Mensaje por Boxy el Miér Ago 15, 2018 10:21 pm

-Vigile usted, buena señora.- dijo el granjero al que Snack se había camelado. Su mujer había desconfiado a más no poder nada más verla, como detectando su golfería a kilómetros, pero se había relajado una vez simplemente había pedido un sitio para dormir y aceptado encantada el granero. –Desde que una aventurera se propuso expulsar a todas las estriges del bosque cercano, que salieron de este y empezaron a asaltar los alrededores. Cierre bien la puerta y vigile. Lo siento mucho, pero las gallinas dormirán dentro con usted, el otro día una de esas cosas se llevó a una.
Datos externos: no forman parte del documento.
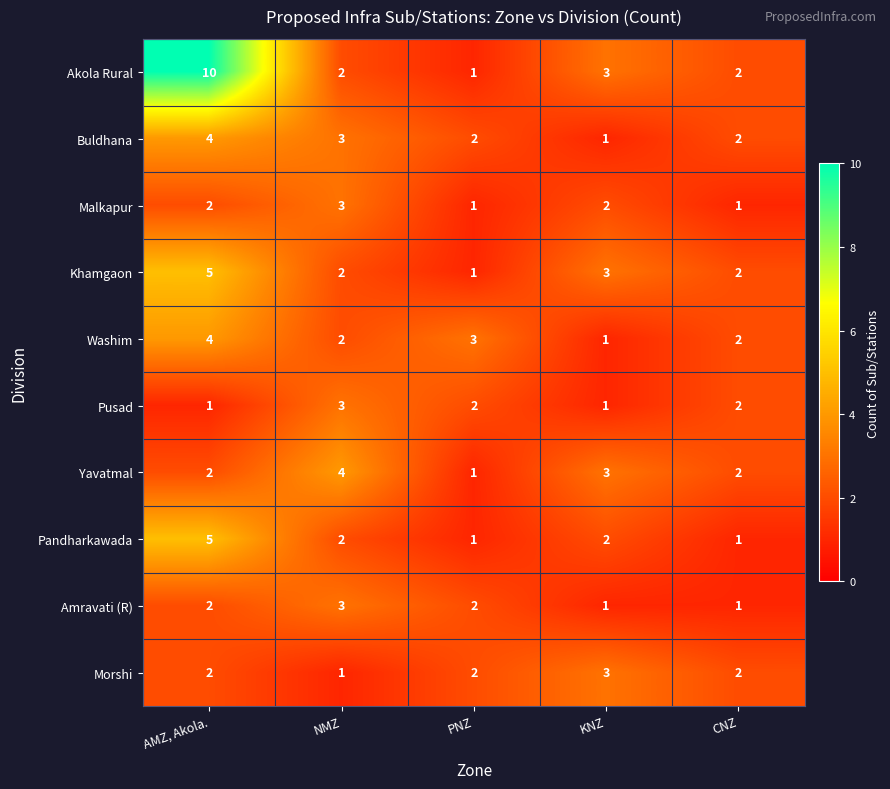

What is the sum of all Washim values?

12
No se preocupe, no podra entrar en el granero.- Uno de esos animales, que se encontraba picoteando a su lado soltó un cocook, como si hubiera entendido el funesto destino que el hombre había descrito, como la cena de una abominación.
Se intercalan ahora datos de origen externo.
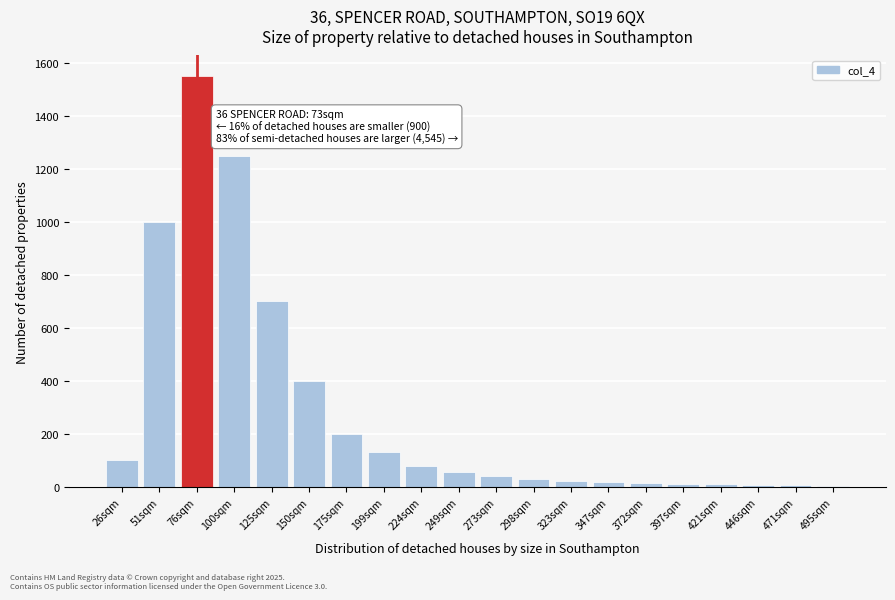

What is the maximum value shown in the chart?

1550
El granjero se fue a hacer sus cosas, dejando a la extraña pareja allí, cuando aún faltaban un par de horas para la puesta de sol, con las gallinas picoteando a su alrededor. –El granjero sospechara si encuentra que alguna de las gallinas falta por la mañana, maestro.- Dijo Snack, sin siquiera mirar, y pudo oír perfectamente como la viscosa y chorreante lengua del mímico se retiraba poco a poco, alejándose de las gallinas.

Las horas pasaron lenta y aburridamente, hasta el punto en el que Snack estaba segura de que no pasaría absolutamente nada, aunque obviamente, con la suerte que tenía, eso no pasó. Debía ser media noche cuando oyó un par de gruñidos fuera, raspando la madera. Y esa estúpida caja estaba debajo, levantando la madera que mantenía bloqueando la puerta. –Snack, baja, lucha.- Su cuerpo se movió solo, incapaz de rechazar una orden directa. Desplegó las alas a la vez que desenfundaba la espada, frenando su descenso y encarando a la primera de las figuras en entrar al granero. Su maestro estaba a su lado, pegado a la pared, siendo un maldito cofre, por lo que la estrige no le hizo ni caso, si la había visto siquiera. Esa cosa era feísima y rechoncha, y atentaba contra el buen gusto de toda súcubo, aunque tenía unas larguísimas garras, así que no se confiaría, por si acaso, su maestro la castigaría si moría inútilmente. Esa cosa atacó, abalanzándose hacia ella, y ni siquiera entonces su maestro hizo nada, aunque no tardo en entender el porqué. Una segunda estrige entró por la puerta, y el mímico se lanzó hacia esta, cerrando sus mandíbulas alrededor de su pecho, con la cabeza dentro y sonaron una serie de asquerosos crujidos a medida que los consecutivos mordiscos penetraban en su carne, destrozando completamente sus huesos. Ella ya estaba acostumbrada, pero su rival claramente no, a juzgar por cómo se giró alarmado y recibió una estocada en toda la cabeza como recompensa, cortesía de la mejor súcubo de todo noreth según su maestro. No era como si lo hubiera dicho nunca…con palabras al menos, pero ella estaba segura de que era porque aún no entendía un concepto tan grande como el continente entero…seguro.

Ante sus ojos, la estrige a la que había atravesado la cabeza empezó a agitar los dedos, a pesar de que debería haber estado completamente muerta, solo para ser envuelta en una larga y viscosa lengua y devorada por el mímico. La primera seguramente debería haber empezado a moverse también, pero era difícil cuando literalmente eras un montón de papilla en el estómago de alguien.